MonetDBLite-Python
MonetDBLite-Python copied to clipboard
Parallelized inserts using MonetDBLite are not persistent
- MonetDBLite-Python version: 0.6.3
- Python version: 3.7.3
- Pip version: 19.0.3
- Operating System: Arch Linux
Description
I'm importing point cloud data. Since some processing steps are pretty CPU-intensive, I'm parallelizing the processing. At the end of the preprocessing, the data is loaded into MonetDB from a Pandas data frame.
As long as the Python process is active, the size of the database on disk increases with each insert. But as soon as the process/worker terminates, disk sizes shrinks back to 1.5MB.
How can I make the changes persistent?
What I Did
This is a rough simplification of the code:
def process:
# preprocessing...
x, y = numpy.meshgrid(numpy.arange(1000), numpy.arange(1000))
z = numpy.random.rand(1000000)
data = pandas.DataFrame({"x": x, "y": y, "z": z})
conn = monetdblite.connectclient()
monetdblite.insert('points', data, client=conn)
del conn
datalist = [...]
monetdblite.init("./database/")
with Pool(processes=2, maxtasksperchild=1) as p:
p.map(process, datalist, 1)
monetdblite.shutdown()
Hi,
Without knowing the specifics of your application, I think the problem that you might be facing is how MonetDB, (and MonetDBLite as a consequence) handles transactions. Take a look at this blog post. Please note that, contrary to MonetDB, by default MonetDBLite is not in autocommit mode.
Thanks for your valuable time! I created a minimal working example that should demonstrate my case. Parallel inserts don't work anyways due to #33 I suppose, but even without parallel execution I don't get transactions to commit.
import numpy as np
import pandas as pd
import monetdblite
def process(idx):
# generate data
z = np.random.rand(10000000) + idx
data = pd.DataFrame({"z": z})
# create a new client connection
connection = monetdblite.make_connection("./database/")
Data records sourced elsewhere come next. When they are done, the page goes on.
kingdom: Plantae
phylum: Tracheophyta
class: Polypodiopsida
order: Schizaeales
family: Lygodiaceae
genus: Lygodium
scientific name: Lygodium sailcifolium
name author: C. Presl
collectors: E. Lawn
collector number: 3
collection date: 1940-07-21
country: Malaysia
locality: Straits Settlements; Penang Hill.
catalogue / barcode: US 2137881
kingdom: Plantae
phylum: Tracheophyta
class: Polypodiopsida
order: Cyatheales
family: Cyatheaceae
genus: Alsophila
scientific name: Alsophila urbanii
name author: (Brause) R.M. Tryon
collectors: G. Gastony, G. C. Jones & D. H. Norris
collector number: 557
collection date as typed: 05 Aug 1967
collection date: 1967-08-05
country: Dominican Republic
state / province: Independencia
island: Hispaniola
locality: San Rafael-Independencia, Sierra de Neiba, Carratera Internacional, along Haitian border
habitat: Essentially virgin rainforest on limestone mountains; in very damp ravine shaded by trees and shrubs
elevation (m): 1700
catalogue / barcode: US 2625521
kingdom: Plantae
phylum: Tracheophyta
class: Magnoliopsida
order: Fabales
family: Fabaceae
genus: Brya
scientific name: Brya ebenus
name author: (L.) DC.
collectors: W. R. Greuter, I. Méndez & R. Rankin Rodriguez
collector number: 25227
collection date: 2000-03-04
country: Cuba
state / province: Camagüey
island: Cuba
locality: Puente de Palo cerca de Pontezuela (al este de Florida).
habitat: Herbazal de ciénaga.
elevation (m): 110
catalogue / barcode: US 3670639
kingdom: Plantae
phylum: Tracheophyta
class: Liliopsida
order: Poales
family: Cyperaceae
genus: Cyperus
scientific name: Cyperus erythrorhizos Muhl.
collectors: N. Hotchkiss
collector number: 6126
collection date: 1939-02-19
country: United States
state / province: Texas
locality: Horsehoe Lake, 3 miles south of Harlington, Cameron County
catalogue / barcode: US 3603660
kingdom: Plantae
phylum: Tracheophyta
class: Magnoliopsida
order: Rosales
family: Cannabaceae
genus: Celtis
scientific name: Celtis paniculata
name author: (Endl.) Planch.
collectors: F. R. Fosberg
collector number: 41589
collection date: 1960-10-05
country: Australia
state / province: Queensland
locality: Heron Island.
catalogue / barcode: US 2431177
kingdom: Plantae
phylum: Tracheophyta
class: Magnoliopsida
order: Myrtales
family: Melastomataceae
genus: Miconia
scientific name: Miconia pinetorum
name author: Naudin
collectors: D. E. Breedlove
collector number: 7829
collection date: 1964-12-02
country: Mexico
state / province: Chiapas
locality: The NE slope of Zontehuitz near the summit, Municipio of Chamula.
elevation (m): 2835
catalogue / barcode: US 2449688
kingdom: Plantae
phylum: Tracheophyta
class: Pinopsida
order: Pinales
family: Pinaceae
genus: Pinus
cursor = connection.cursor()
# insert data
cursor.insert('points', data)
cursor.commit()
cursor.close()
connection.close()
del cursor
del connection
# init db
monetdblite.init("./database/")
monetdblite.sql('CREATE TABLE points (Z FLOAT);')
monetdblite.shutdown()
process(1)
Hi again. Thanks for the reports, I really appreciate them!
I will take a look at the snippet you just posted, but unfortunately it will take some time because of some pressing deadlines in other projects. One question is: do you get any error messages when you execute it?
Also try inserting the data using a plain dictionary instead of a Pandas dataframe. If that works, then the bug is better localized and I would know more or less where to look.
Cheers. There is no error message. With
cursor.insert('points', {"Z": np.random.rand(10000000)})
the behaviour does not change.
I have reproduced the problem. I will investigate further and let you know what I find, but again it might take some time to fix. Thanks again.